* _Task 1_
According to the column about Starbucks' "Race Together" campaign, which newspaper is Starbucks working with on the campaign?
* _Task 2_
Reproduce the passage of the Starbucks column that starts with "Yet Schultz could" and goes on through "Mercifully he didn't.".

Top of Given text

By Clarence Page, Tribune Content Agency on

Starbucks CEO Howard Schultz is urging baristas to engage customers in discussions about race and inequality -- as if his employees already were not busy enough trying to tell my coffee-and-espresso-shot from the next guy's vanilla latte.

Does Schultz really want to go there? I know he's a marketing genius. Who else could turn overpriced cups of coffee into a daily lifestyle choice for millions of drinkers world-wide?

Nevertheless, dumbing down America's complicated and emotionally charged racial divide into a topic light enough for a coffee shop chat is a tall order -- or, in Starbucks World, a "venti" sized order -- especially before I've had my morning caffeine.

Yet Schultz could hardly sound more sensible and sincere in his video on Starbucks' website about their "Race Together" campaign with USA Today. He asks his baristas to "perform that small gesture of writing 'Race Together' on a cup." They don't have to if they don't want to and customers who don't want the cup can exchange it for a plain cup.

But "if a customer asks you what this is," Schultz says in the video, "try and engage in a discussion, that we have problems in this country with regard to race and racial inequality, and we believe we're better than this, and we believe the country's better than this." Do it with just one customer, one day, Schultz says, and "you're making a significant difference."

I was waiting for him to call for everyone to join hands and sing, "I'd Like to Teach the World to Sing." Mercifully he didn't.

 

But if anything makes me want to root for Schultz's sentimental campaign, it is the boneheaded comments coming from some of the cynics who want him to fail.

Bottom of Given text
Top of Given records

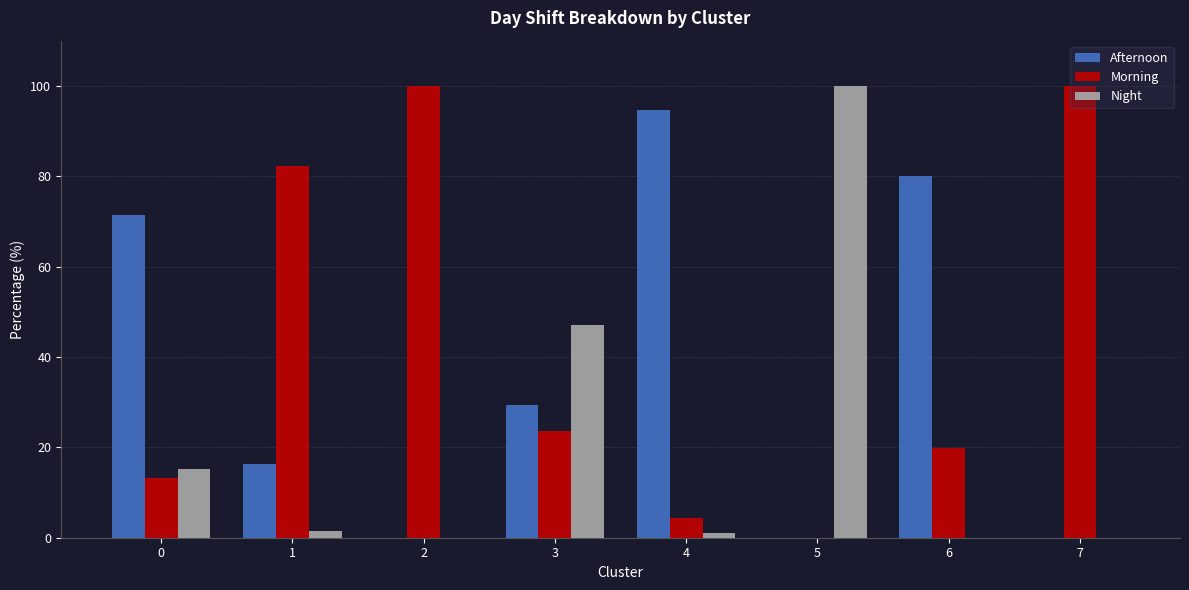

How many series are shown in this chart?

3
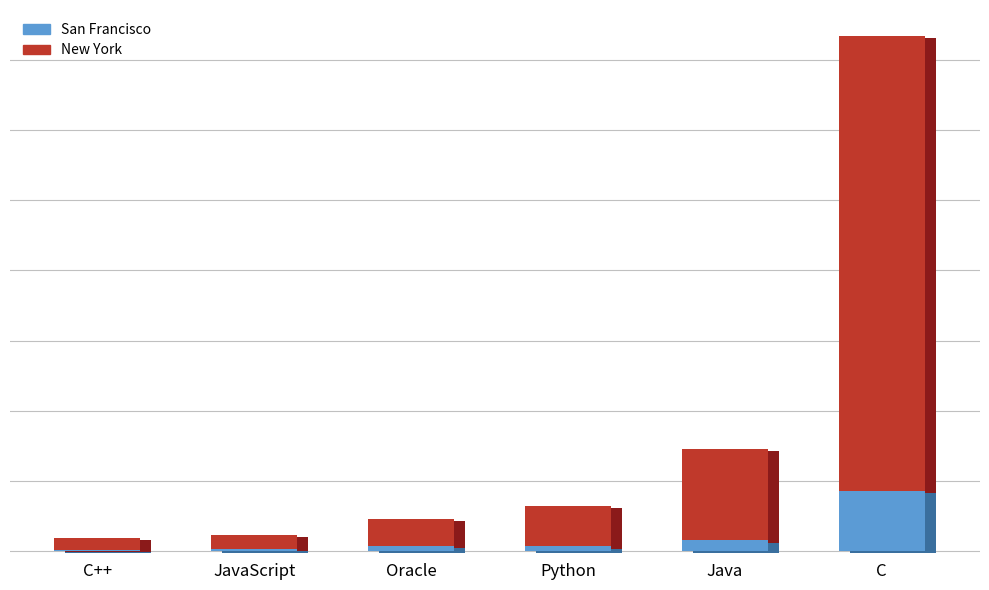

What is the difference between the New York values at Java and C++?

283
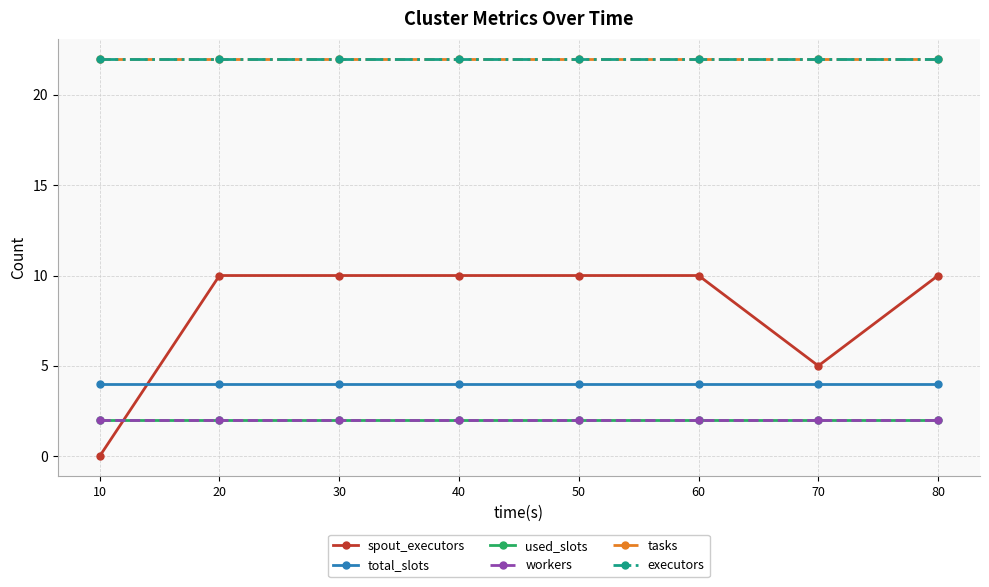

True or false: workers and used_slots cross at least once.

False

Bottom of Given records

* _Exercise result 1_
USA Today.

* _Exercise result 2_
Yet Schultz could hardly sound more sensible and sincere in his video on Starbucks' website about their "Race Together" campaign with USA Today. He asks his baristas to "perform that small gesture of writing 'Race Together' on a cup." They don't have to if they don't want to and customers who don't want the cup can exchange it for a plain cup.

But "if a customer asks you what this is," Schultz says in the video, "try and engage in a discussion, that we have problems in this country with regard to race and racial inequality, and we believe we're better than this, and we believe the country's better than this." Do it with just one customer, one day, Schultz says, and "you're making a significant difference."

I was waiting for him to call for everyone to join hands and sing, "I'd Like to Teach the World to Sing." Mercifully he didn't.